- [Texte]
━━━━━━━━━━━━━━━━━━━━━━━━━━━━━━

Le sommet du jour, sur une idée soufflée par Philippe, est le Piquet de Nantes, un sommet qui culmine à 2214 m juste au dessus de La Mure, 1500 m plus bas. Pour m'y être déjà fait chablater plus qu'à mon tour, je sais l'importance d'y décoller tôt avant les boulets de canons atomiques de la mi-journée. Il faut dire que la vertigineuse face orientale qui descend d'un coup dans la plaine est un véritable four solaire.
Je laisse la voiture au col de Malissol et à 8h j'entame sans tarder la marche au pas de course, enfin autant qu'on puisse le faire à mon grand âge. J'ai tout de suite été séduit par ce sentier dont le tracé est d'une simplicité biblique. C'est tout droit sur l'arête sud sur 1100 m de dénivelé. Certes c'est un peu monotone mais très vite il m'a semblé évoluer sur l'échine d'un dragon. En effet cette crête est tout le long hérissée de dalles de schiste qui ressemblent à s'y méprendre aux écailles dressées sur la colonne vertébrale de quelques dragons gigantesques. Très rapidement la brise thermique s'est faite sentir, si elle m'a excité dans les premiers temps, la force et la turbulence du courant d'air ont fini par me foutre la pétoche.
C'est en arrivant au replat de la source de Bigasset que j'ai commencé à échafauder un plan B. En effet la présence de quatre vautours enroulant comme des bêtes au niveau de la source m'a plongé dans la plus grande perplexité. Quelques minutes plus tard les volatiles n'étaient plus que quatre petits moucherons au dessus de la gueule du dragon, à plus de 2500 m d'altitude... Je me suis dit que malgré l'heure encore matinale, puisque 10h n'avait pas encore sonné au clocher de Nantes en Ratier, il serait prudent de décoller ici même. Toutefois un panneau IGN m'a convaincu de terminer la tâche commencée, il ne reste que 250 m pour le sommet ! Une demie heure plus tard, en même temps que résonnent les cloches de l'église, j'arrive enfin au sommet du Piquet de Nantes. Un chamois m'attendait sagement à côté de la croix avant qu'il ne parte vers des contrées plus sauvages.

━━━━━━━━━━━━━━━━━━━━━━━━━━━━━━

- [Données fournies]

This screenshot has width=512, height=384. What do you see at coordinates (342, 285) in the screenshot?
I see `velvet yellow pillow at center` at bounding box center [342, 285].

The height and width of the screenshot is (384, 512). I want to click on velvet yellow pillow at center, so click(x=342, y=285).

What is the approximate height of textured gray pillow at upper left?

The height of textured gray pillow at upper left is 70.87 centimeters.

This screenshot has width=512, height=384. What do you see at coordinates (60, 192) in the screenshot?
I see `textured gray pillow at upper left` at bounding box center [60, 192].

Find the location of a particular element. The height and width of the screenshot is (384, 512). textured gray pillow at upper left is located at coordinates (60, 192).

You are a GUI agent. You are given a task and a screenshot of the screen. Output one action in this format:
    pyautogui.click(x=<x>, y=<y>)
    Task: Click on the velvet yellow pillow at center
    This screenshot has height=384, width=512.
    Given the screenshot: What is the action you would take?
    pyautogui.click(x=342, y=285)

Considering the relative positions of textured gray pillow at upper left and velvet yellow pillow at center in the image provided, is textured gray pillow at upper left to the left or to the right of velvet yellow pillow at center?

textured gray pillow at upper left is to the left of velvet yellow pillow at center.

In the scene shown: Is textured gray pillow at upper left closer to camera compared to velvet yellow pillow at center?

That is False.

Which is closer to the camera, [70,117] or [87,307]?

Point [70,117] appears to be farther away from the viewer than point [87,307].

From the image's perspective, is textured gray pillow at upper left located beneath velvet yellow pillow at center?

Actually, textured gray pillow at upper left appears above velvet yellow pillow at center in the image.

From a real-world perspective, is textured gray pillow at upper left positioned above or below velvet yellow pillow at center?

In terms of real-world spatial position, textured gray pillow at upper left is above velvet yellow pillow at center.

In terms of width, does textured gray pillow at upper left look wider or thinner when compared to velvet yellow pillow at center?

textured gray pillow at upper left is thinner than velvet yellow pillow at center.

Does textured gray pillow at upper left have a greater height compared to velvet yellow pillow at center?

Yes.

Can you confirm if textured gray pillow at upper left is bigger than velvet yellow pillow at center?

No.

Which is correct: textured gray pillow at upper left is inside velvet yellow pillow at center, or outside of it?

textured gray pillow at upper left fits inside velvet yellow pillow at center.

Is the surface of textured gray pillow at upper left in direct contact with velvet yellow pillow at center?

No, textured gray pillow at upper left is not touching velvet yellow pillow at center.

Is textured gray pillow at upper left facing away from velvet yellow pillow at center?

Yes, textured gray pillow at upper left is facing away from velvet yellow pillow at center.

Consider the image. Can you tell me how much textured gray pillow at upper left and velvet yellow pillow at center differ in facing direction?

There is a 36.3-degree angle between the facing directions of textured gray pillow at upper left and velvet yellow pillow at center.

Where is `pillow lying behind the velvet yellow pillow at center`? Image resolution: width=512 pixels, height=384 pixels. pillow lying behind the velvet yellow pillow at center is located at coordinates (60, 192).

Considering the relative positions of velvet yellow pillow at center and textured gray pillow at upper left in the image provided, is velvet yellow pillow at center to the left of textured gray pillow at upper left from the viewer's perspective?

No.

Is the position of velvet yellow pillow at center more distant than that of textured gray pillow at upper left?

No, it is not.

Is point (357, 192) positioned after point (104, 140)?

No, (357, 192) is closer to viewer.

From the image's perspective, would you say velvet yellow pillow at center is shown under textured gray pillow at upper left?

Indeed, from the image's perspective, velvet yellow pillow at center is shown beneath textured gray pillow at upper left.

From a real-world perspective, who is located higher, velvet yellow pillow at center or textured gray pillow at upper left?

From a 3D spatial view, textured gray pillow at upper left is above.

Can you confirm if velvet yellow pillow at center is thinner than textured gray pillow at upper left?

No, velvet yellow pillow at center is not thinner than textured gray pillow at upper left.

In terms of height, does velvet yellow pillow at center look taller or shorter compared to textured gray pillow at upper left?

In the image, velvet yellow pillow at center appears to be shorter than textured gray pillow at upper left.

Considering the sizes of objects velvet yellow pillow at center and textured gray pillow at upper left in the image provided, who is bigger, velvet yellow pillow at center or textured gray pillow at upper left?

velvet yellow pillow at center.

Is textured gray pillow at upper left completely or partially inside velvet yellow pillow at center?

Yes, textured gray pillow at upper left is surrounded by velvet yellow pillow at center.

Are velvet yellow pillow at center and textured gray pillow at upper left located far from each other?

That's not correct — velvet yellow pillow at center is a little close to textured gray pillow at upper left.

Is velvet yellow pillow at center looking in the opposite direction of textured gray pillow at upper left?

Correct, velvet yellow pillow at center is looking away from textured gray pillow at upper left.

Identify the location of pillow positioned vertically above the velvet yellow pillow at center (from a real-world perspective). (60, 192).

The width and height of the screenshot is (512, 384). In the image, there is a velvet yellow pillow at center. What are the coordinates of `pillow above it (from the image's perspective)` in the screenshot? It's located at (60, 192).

━━━━━━━━━━━━━━━━━━━━━━━━━━━━━━

- [Tâche courte 1]
Dans les entrées, reproduisez fidèlement les lignes qui vont de celle contenant « Can you confirm if textured » jusqu'à celle contenant « No, textured gray », ces deux lignes comprises.
- [Tâche courte 2]
Poursuivez le récit de l'ascension du Piquet de Nantes à partir de sa dernière phrase.

- [Résultat de l'exercice 1]
Can you confirm if textured gray pillow at upper left is bigger than velvet yellow pillow at center?

No.

Which is correct: textured gray pillow at upper left is inside velvet yellow pillow at center, or outside of it?

textured gray pillow at upper left fits inside velvet yellow pillow at center.

Is the surface of textured gray pillow at upper left in direct contact with velvet yellow pillow at center?

No, textured gray pillow at upper left is not touching velvet yellow pillow at center.

- [Résultat de l'exercice 2]
Bonne nouvelle, la brise n'est pas plus forte qu'à Bigasset, après un rapide tour d'horizon je trouve l'endroit adéquat pour déplier la voile.
Sous la lumière en plein
Et dans l'ombre en silence
Si tu cherches un abri inaccessible
Dis-toi qu'il n'est pas loin
Et qu'on y brille à ton étoile.
C'est donc juste à côté de la gueule béante du monstre encore endormi que j'étale mon misérable bout de chiffon. Je n'en mène pas large face à l'immensité ouverte devant moi, pas plus d'ailleurs que sous la voûte infiniment bleue qui s'étale partout au dessus de ma tête. J'ai pris soin de caler le parapente avec quelques bouts d'écailles afin qu'il ne se fasse pas la malle avec les premiers "dust devil" qui passent aléatoirement ici ou là. Toute la mise en place se passe bien et me voilà fin prêt à décoller. C'est à ce moment que passe un tourbillon qui, malgré mes précautions, met un beau bordel dans mon installation. Je laisse échapper un juron avant de tenter une remise en ordre grossière des suspentes emmêlées dans les plans de myrtilles encore rachitiques de l'hiver. Il va falloir compter sur les qualités de gonflage de la Masala3... C'est que je n'ai que trois mètres avant la cassure et le souffle chaud de l'animal fabuleux de la Khaleesi.
Je regarde la flamme qui m'indique toutes les infimes variations de l'haleine du serpent et quand elle daigne enfin se calmer, je me prépare à l'essor.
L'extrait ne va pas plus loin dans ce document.